## ABOUT THIS EXERCISE
Scan the entries below for the word "question", then copy each line that holds it.

========================================================================

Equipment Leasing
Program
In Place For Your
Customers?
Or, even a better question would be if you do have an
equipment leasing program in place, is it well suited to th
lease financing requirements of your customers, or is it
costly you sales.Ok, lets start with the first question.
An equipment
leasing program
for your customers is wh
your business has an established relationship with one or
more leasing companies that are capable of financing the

========================================================================

## ANSWER FOR THIS EXERCISE
Or, even a better question would be if you do have an
costly you sales.Ok, lets start with the first question.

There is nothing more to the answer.